History, Joy, and Hope: The Installation of Bishop Delores J. Williamston

March 04, 2023

NEW ORLEANS – "We are here!" With those three words, Bishop Delores J. Williamston began her sermon for her installation service on the campus of Dillard University. It was a sermon several years in the making and one that is being celebrated all across the Conference. 

And while 'here' most certainly referenced Lawless Chapel on the campus of Dillard, it also referenced a historic moment as Bishop Williamston is the first African-American bishop to serve the Louisiana Conference of the United Methodist Church, as well as the first African-American female bishop in the South Central Jurisdiction of the United Methodist Church. 

'Here' can also represent the long journey to the episcopacy of the one-time Kansas Army National Guard veteran, who served as a technician and eventually became chief supervisor of the account and finance operations at the U.S. Property and Fiscal Office in Topeka.

In 2019, after having served as an assistant to the bishop, a district superintendent, and a pastor for churches in Independence, Salina, Mentor, and Topeka, Bishop Williamston became a candidate for the episcopacy.

While her journey to the election was interrupted by COVID and a postponed Jurisdictional Conference, she would eventually be elected on the first ballot on November 3, 2022, along with Rev. David Wilson and Rev. Laura Merrill.

But on this gorgeous Saturday in New Orleans, 'here' was more than a place or a journey.

It was a series of memorable moments, from stirring choral performances from the Dillard University Concert Choir to a joyful, New Orleans-style second line led by the Pinstripe Brass Band and Zulu Tramps. 

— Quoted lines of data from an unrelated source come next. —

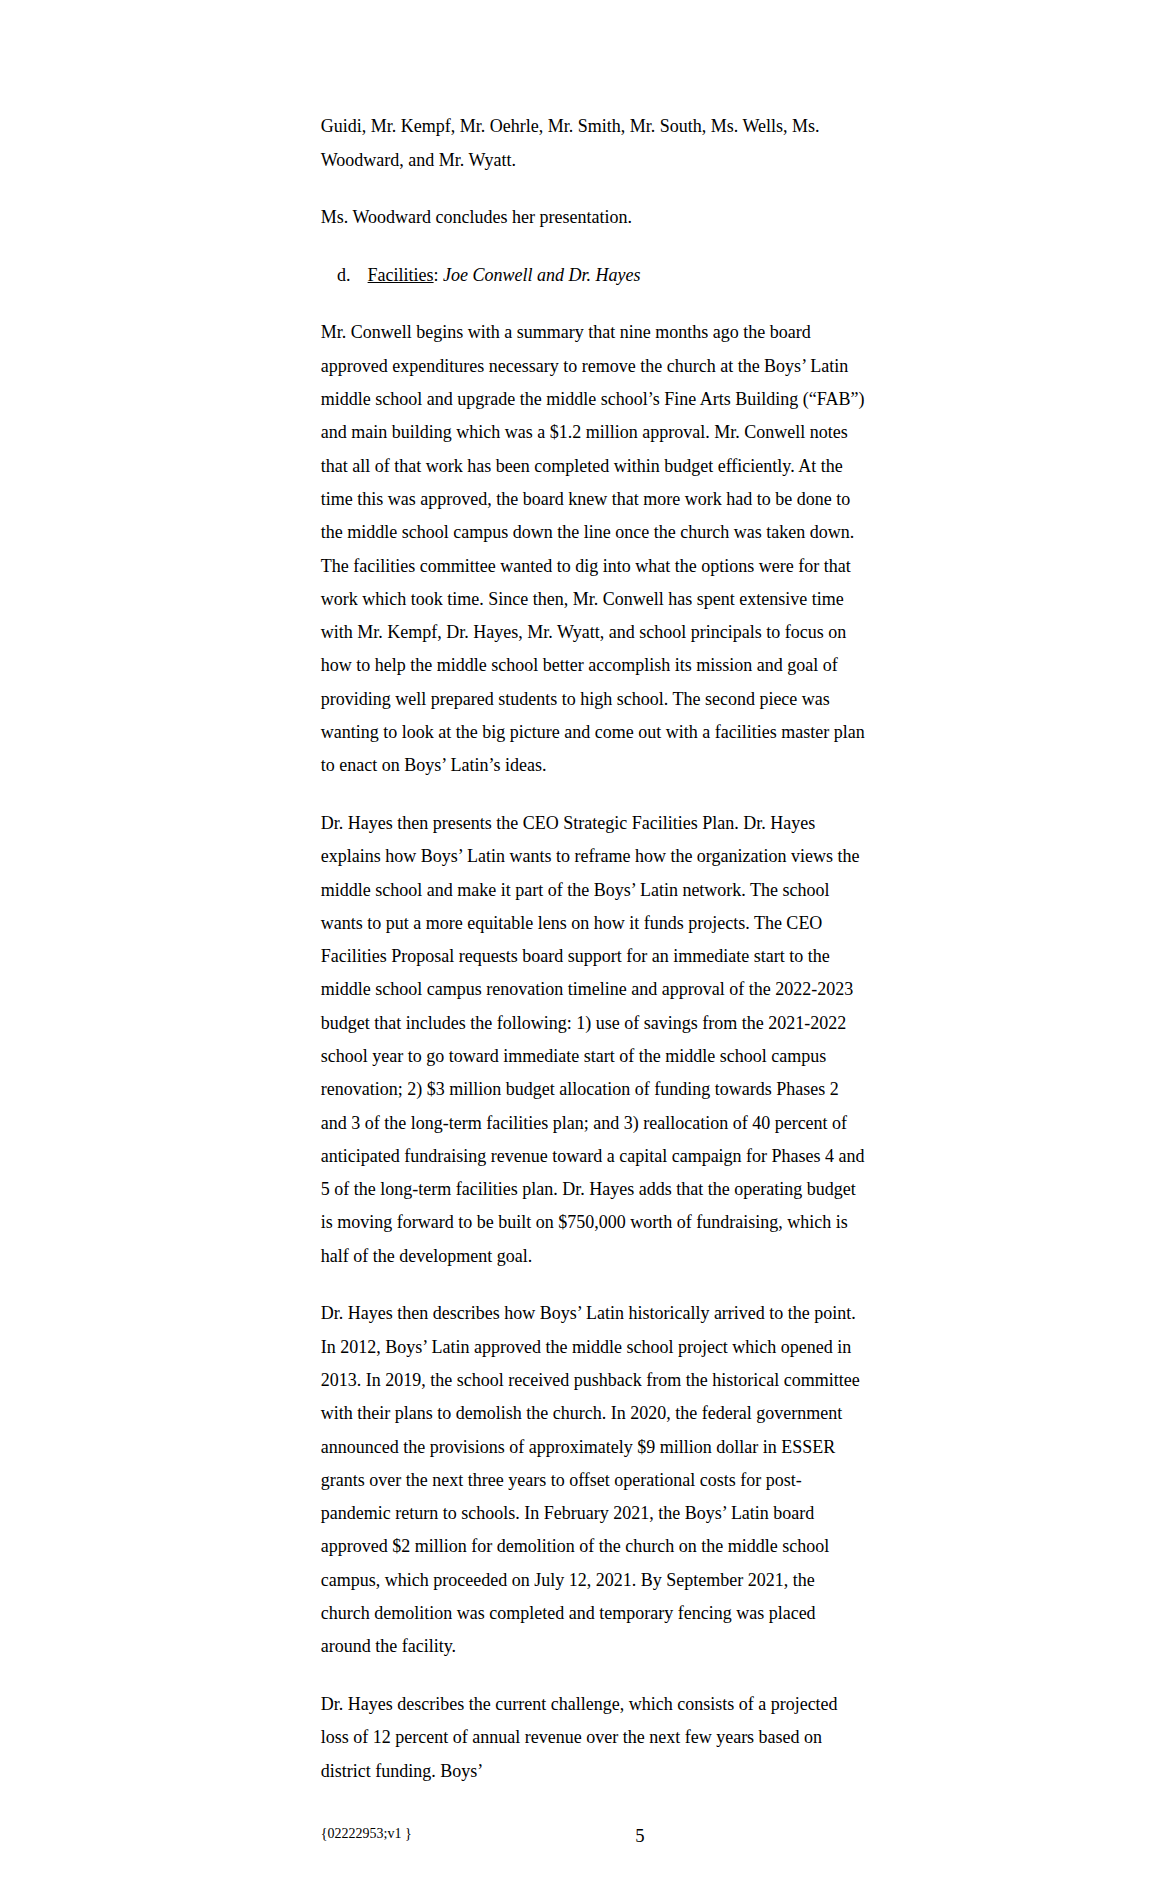Guidi, Mr. Kempf, Mr. Oehrle, Mr. Smith, Mr. South, Ms. Wells, Ms. Woodward, and Mr. Wyatt.
Ms. Woodward concludes her presentation.
d. Facilities: Joe Conwell and Dr. Hayes
Mr. Conwell begins with a summary that nine months ago the board approved expenditures necessary to remove the church at the Boys’ Latin middle school and upgrade the middle school’s Fine Arts Building (“FAB”) and main building which was a $1.2 million approval. Mr. Conwell notes that all of that work has been completed within budget efficiently. At the time this was approved, the board knew that more work had to be done to the middle school campus down the line once the church was taken down. The facilities committee wanted to dig into what the options were for that work which took time. Since then, Mr. Conwell has spent extensive time with Mr. Kempf, Dr. Hayes, Mr. Wyatt, and school principals to focus on how to help the middle school better accomplish its mission and goal of providing well prepared students to high school. The second piece was wanting to look at the big picture and come out with a facilities master plan to enact on Boys’ Latin’s ideas.
Dr. Hayes then presents the CEO Strategic Facilities Plan. Dr. Hayes explains how Boys’ Latin wants to reframe how the organization views the middle school and make it part of the Boys’ Latin network. The school wants to put a more equitable lens on how it funds projects. The CEO Facilities Proposal requests board support for an immediate start to the middle school campus renovation timeline and approval of the 2022-2023 budget that includes the following: 1) use of savings from the 2021-2022 school year to go toward immediate start of the middle school campus renovation; 2) $3 million budget allocation of funding towards Phases 2 and 3 of the long-term facilities plan; and 3) reallocation of 40 percent of anticipated fundraising revenue toward a capital campaign for Phases 4 and 5 of the long-term facilities plan. Dr. Hayes adds that the operating budget is moving forward to be built on $750,000 worth of fundraising, which is half of the development goal.
Dr. Hayes then describes how Boys’ Latin historically arrived to the point. In 2012, Boys’ Latin approved the middle school project which opened in 2013. In 2019, the school received pushback from the historical committee with their plans to demolish the church. In 2020, the federal government announced the provisions of approximately $9 million dollar in ESSER grants over the next three years to offset operational costs for post-pandemic return to schools. In February 2021, the Boys’ Latin board approved $2 million for demolition of the church on the middle school campus, which proceeded on July 12, 2021. By September 2021, the church demolition was completed and temporary fencing was placed around the facility.
Dr. Hayes describes the current challenge, which consists of a projected loss of 12 percent of annual revenue over the next few years based on district funding. Boys’
{02222953;v1 }
5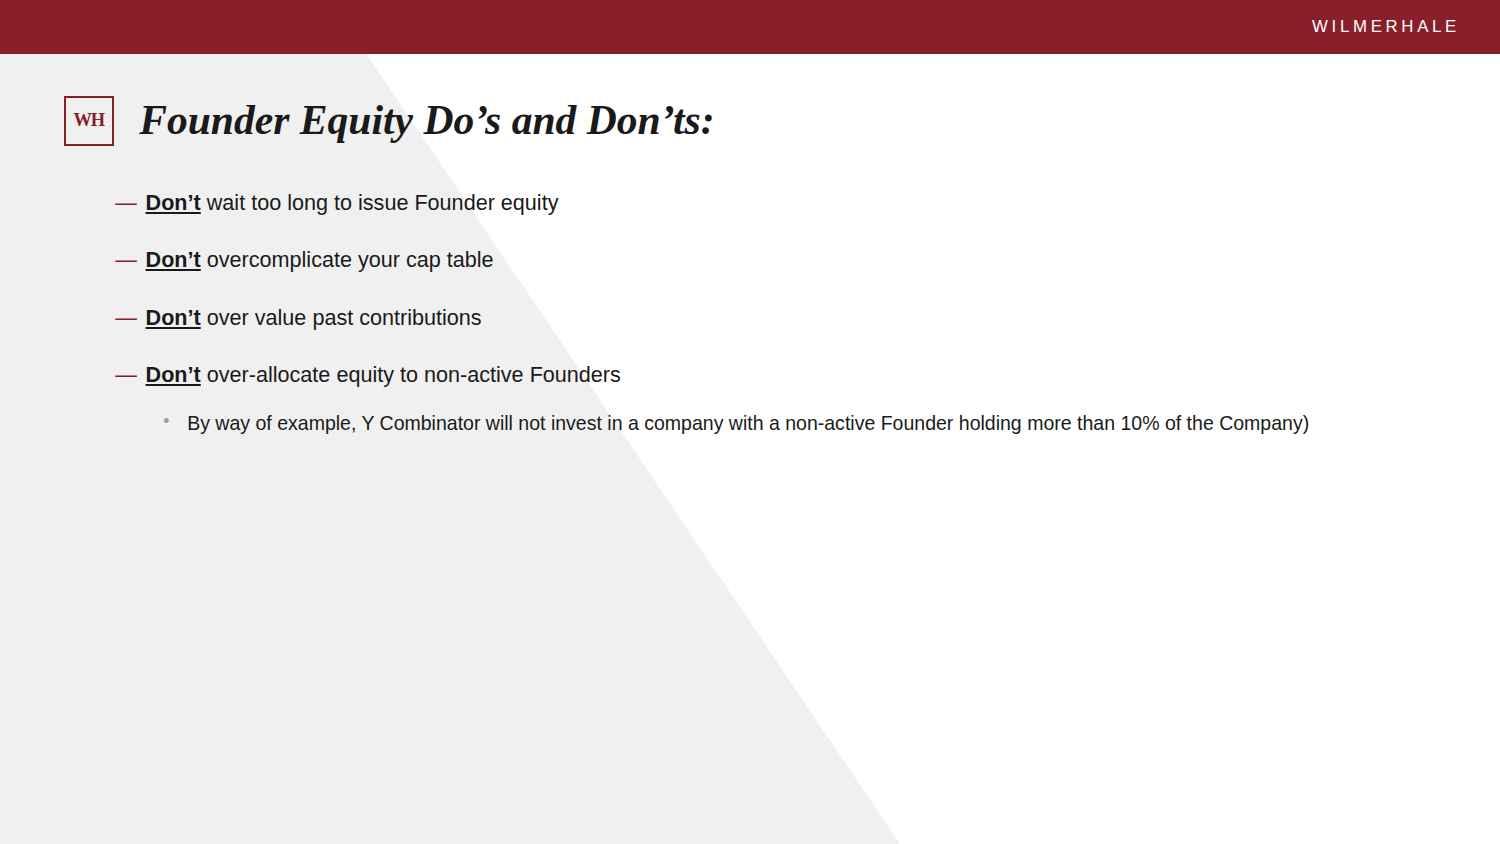WILMERHALE
WH
Founder Equity Do’s and Don’ts:
Don’t wait too long to issue Founder equity
Don’t overcomplicate your cap table
Don’t over value past contributions
Don’t over-allocate equity to non-active Founders
By way of example, Y Combinator will not invest in a company with a non-active Founder holding more than 10% of the Company)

We can't think of too many bishops in the United Methodist Church whose installation services include second line dances.

In some ways, it was a fitting end to a joyous celebration. In other ways, says Rev. Dr. Van Stinson, Assistant to the Bishop, it was a theologically appropriate end to the service.  

"The work of God is often described theologically as a divine dance - Father, Son, and Holy Spirit, The Holy Trinity, dancing the dance of love," Stinson said. "From the moment you meet Bishop Williamston, you sense that the joy of the Lord is her strength. Her deep love for God and all God's people, her passionate commitment to making disciples of Jesus Christ, and her unapologetic hope and faith in the future of The United Methodist Church are both inspiring and empowering. And, her excitement to be serving in Louisiana is contagious. I truly believe God is at work in our midst! When the Spirit of God moves, and the divine dance of love begins, we should all want to join in the celebration. So, let's dance!"

Rev. Brady Whitton, senior pastor of First United Methodist Church in Baton Rouge, chairs the episcopacy committee of the Louisiana Conference and echoes that excitement. 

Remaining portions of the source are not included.